[Data items]
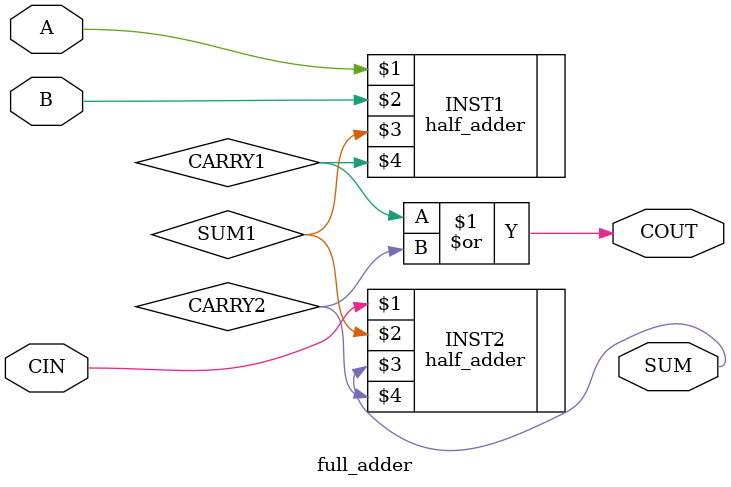
<source format=v>
`timescale 1ns / 1ps

module full_adder(
    input A,
    input B,
    input CIN,
    output SUM,
    output COUT
    );
    wire SUM1, CARRY1, CARRY2;
    half_adder INST1(A, B, SUM1, CARRY1);
    half_adder INST2(CIN, SUM1, SUM, CARRY2);
    assign COUT = CARRY1 | CARRY2;
      
endmodule

</source>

*Prompt:* Exactly as written above, print every line of the data but not its pictures.

*Solution for this exercise:*
<source format=v>
`timescale 1ns / 1ps

module full_adder(
    input A,
    input B,
    input CIN,
    output SUM,
    output COUT
    );
    wire SUM1, CARRY1, CARRY2;
    half_adder INST1(A, B, SUM1, CARRY1);
    half_adder INST2(CIN, SUM1, SUM, CARRY2);
    assign COUT = CARRY1 | CARRY2;
      
endmodule

</source>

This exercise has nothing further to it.